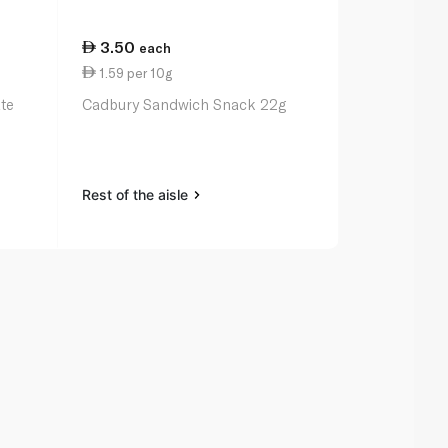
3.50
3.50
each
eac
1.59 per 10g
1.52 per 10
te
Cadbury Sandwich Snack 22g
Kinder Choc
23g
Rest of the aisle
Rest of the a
____________
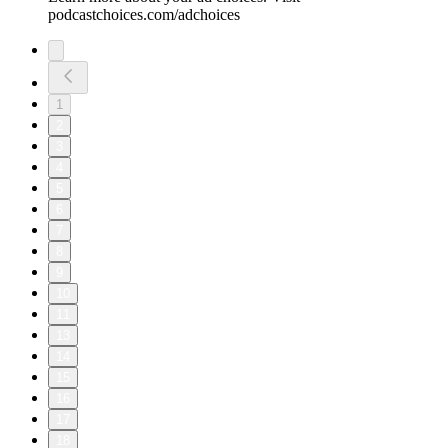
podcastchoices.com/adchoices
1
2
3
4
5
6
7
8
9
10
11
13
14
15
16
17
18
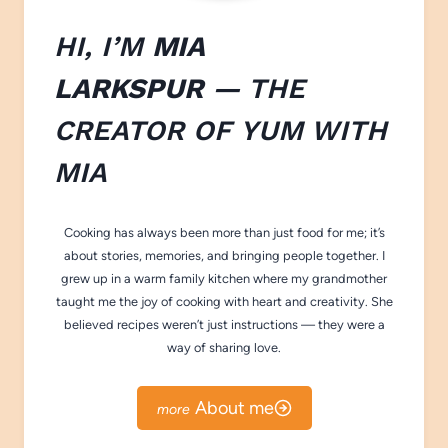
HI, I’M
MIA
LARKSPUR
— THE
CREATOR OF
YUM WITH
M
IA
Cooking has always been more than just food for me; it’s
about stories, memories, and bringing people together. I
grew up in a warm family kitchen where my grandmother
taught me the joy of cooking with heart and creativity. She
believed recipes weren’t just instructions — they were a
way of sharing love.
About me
____________
Count the lines in the entries above that contain the string "just", treating uppercase and lowercase as different. Reply with the number alone.

[COMPLETED TASK]
2